[Data entries]

------------------------

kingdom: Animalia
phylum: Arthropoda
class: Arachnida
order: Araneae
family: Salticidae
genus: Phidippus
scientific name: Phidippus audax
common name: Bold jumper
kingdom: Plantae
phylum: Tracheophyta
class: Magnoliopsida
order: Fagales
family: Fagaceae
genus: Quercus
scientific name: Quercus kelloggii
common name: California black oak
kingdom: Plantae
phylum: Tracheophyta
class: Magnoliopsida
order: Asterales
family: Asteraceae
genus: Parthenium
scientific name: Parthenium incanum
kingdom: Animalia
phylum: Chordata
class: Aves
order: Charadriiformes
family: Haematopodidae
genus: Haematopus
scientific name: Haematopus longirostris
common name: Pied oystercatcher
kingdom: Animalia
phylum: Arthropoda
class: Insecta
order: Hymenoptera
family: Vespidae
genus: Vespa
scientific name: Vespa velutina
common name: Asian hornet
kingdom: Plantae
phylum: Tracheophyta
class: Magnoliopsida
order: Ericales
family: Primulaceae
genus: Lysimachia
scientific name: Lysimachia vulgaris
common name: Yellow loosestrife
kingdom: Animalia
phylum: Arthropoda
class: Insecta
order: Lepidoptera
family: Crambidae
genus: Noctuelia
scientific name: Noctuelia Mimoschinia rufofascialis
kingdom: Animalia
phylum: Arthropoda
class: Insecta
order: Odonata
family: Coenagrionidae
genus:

------------------------

WHAT YOU WILL DO = Print these lines again exactly as they appear above.

THE RESPONSE =
kingdom: Animalia
phylum: Arthropoda
class: Arachnida
order: Araneae
family: Salticidae
genus: Phidippus
scientific name: Phidippus audax
common name: Bold jumper
kingdom: Plantae
phylum: Tracheophyta
class: Magnoliopsida
order: Fagales
family: Fagaceae
genus: Quercus
scientific name: Quercus kelloggii
common name: California black oak
kingdom: Plantae
phylum: Tracheophyta
class: Magnoliopsida
order: Asterales
family: Asteraceae
genus: Parthenium
scientific name: Parthenium incanum
kingdom: Animalia
phylum: Chordata
class: Aves
order: Charadriiformes
family: Haematopodidae
genus: Haematopus
scientific name: Haematopus longirostris
common name: Pied oystercatcher
kingdom: Animalia
phylum: Arthropoda
class: Insecta
order: Hymenoptera
family: Vespidae
genus: Vespa
scientific name: Vespa velutina
common name: Asian hornet
kingdom: Plantae
phylum: Tracheophyta
class: Magnoliopsida
order: Ericales
family: Primulaceae
genus: Lysimachia
scientific name: Lysimachia vulgaris
common name: Yellow loosestrife
kingdom: Animalia
phylum: Arthropoda
class: Insecta
order: Lepidoptera
family: Crambidae
genus: Noctuelia
scientific name: Noctuelia Mimoschinia rufofascialis
kingdom: Animalia
phylum: Arthropoda
class: Insecta
order: Odonata
family: Coenagrionidae
genus:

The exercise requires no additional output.